Les lectures de certaines opinions émanant de quelques hommes et femmes sages dans les réseaux sociaux qui ont appelés, pour le bien de la Kabylie, à mettre fin à cette querelle, qui n’a pas eu lieu d’être, n’ont pas aidé non plus à éclairer ma lanterne.
L’allocution d’aujourd’hui de Mas Ferhat Mehenni devant les cadres du MAK, m’a fait comprendre enfin que la divergence de stratégie quand à la suite à donner au grand projet souverainiste kabyle en est la principale cause. Je veux citer plus précisément la confusion qui existe entre autodétermination, autonomie et indépendance de la Kabylie.
Sans être structuré dans aucune entité politique, mais en observateur averti de la scène politique kabyle et nord-africaine (Tamazgha) d’une façon générale, j’ai eu à souligner cette problématique au premier ministre du GPK, Mas Lhacene Ziani lors du forum social mondial qui s’est déroulé à Montréal le 13 aout 2016.
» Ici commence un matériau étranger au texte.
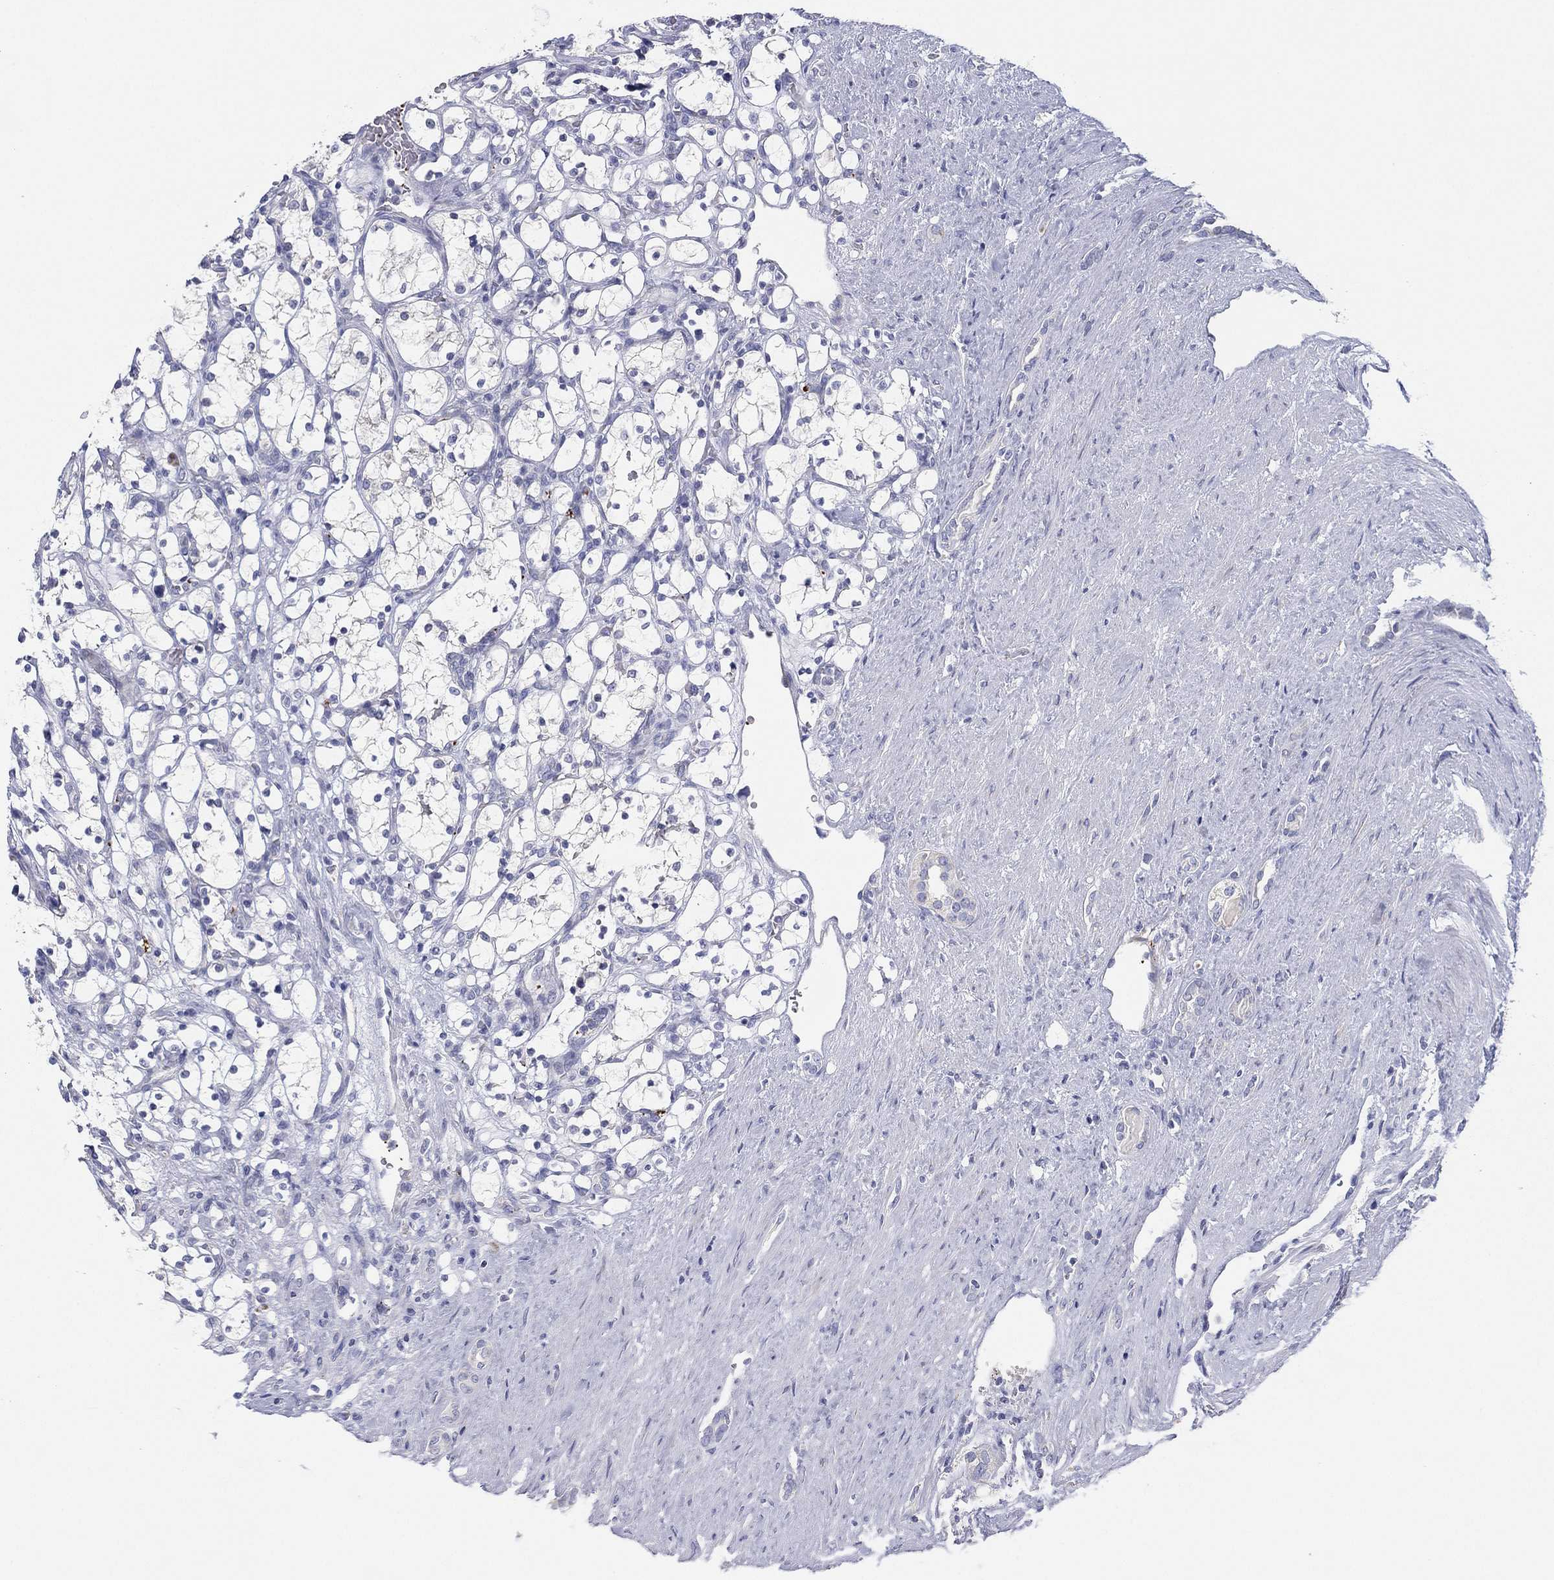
{"staining": {"intensity": "negative", "quantity": "none", "location": "none"}, "tissue": "renal cancer", "cell_type": "Tumor cells", "image_type": "cancer", "snomed": [{"axis": "morphology", "description": "Adenocarcinoma, NOS"}, {"axis": "topography", "description": "Kidney"}], "caption": "Protein analysis of renal cancer demonstrates no significant staining in tumor cells.", "gene": "TMEM40", "patient": {"sex": "female", "age": 69}}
A vrai dire je m’attendais à ce qu’un jour, si cette confusion qui déroute beaucoup de Kabyles, ne sera pas évacuée de sitôt, elle risquera de sauter à la face des principaux responsables du couple MAK-GPK et du coup faire éclater le beau projet de la mise en place d’un état kabyle souverain. Que cet état soit au sein de l’Algérie en tant qu’une autonomie large avec gouvernement, un parlement et un système éducatif entre autres, ou en dehors, c’est-à-dire en tant que pays kabyle indépendant. Il est inutile de rappeler que tel projet est porté à bras le cœur par de larges pans de la société kabyle, aussi bien en Kabylie qu’au sein de la diaspora, plus particulièrement en Europe et en Amérique ou résident un plus grand nombre de kabyles.
Quand j’ai lu ou vu, par réseaux sociaux et vidéos interposés, le désaccord entre les deux hommes que sont Mas Ferhat Mehenni et Mas Bouaziz Ait Chebib, que je porte en estime et respecte énormément pour l’ensemble de leurs réalisations et sacrifices, j’ai aussitôt pensé aux polémiques, disputes et les controverses historiques et actuelles entre nos hommes kabyles. Lesquelles ont toujours retardés nos aspirations et ont fait le bonheur de nos ennemis qui nous ont gouvernés et continuent à nous gouverner avec des valeurs qui nous sont pas les nôtres. Je veux citer plus particulièrement les couples Benai Ouali-Abane Ramdane, Krim Belkacem-Abane Ramdane, Ait Ahmed-Muhand Oulhadj, Ait Ahmed–Yaha Abdelhafid, Ait Ahmed-Said Sadi, Noureddine Ait Hamouda-Said Sadi, …
Bref on dirait que c’est l’éternel recommencement de l’histoire, qui sème le doute au sein de la population kabyle qui, j’ai bien peur, finira par croire vraiment à la malédiction criée haut et fort par quelques voix. Sommes-nous finalement bons qu’à être gouvernés par l’autrui puisque inaptes à s’autogouverner pour cause que nous ne savons pas comment dépasser nos divergences avec le dialogue et la communication efficace.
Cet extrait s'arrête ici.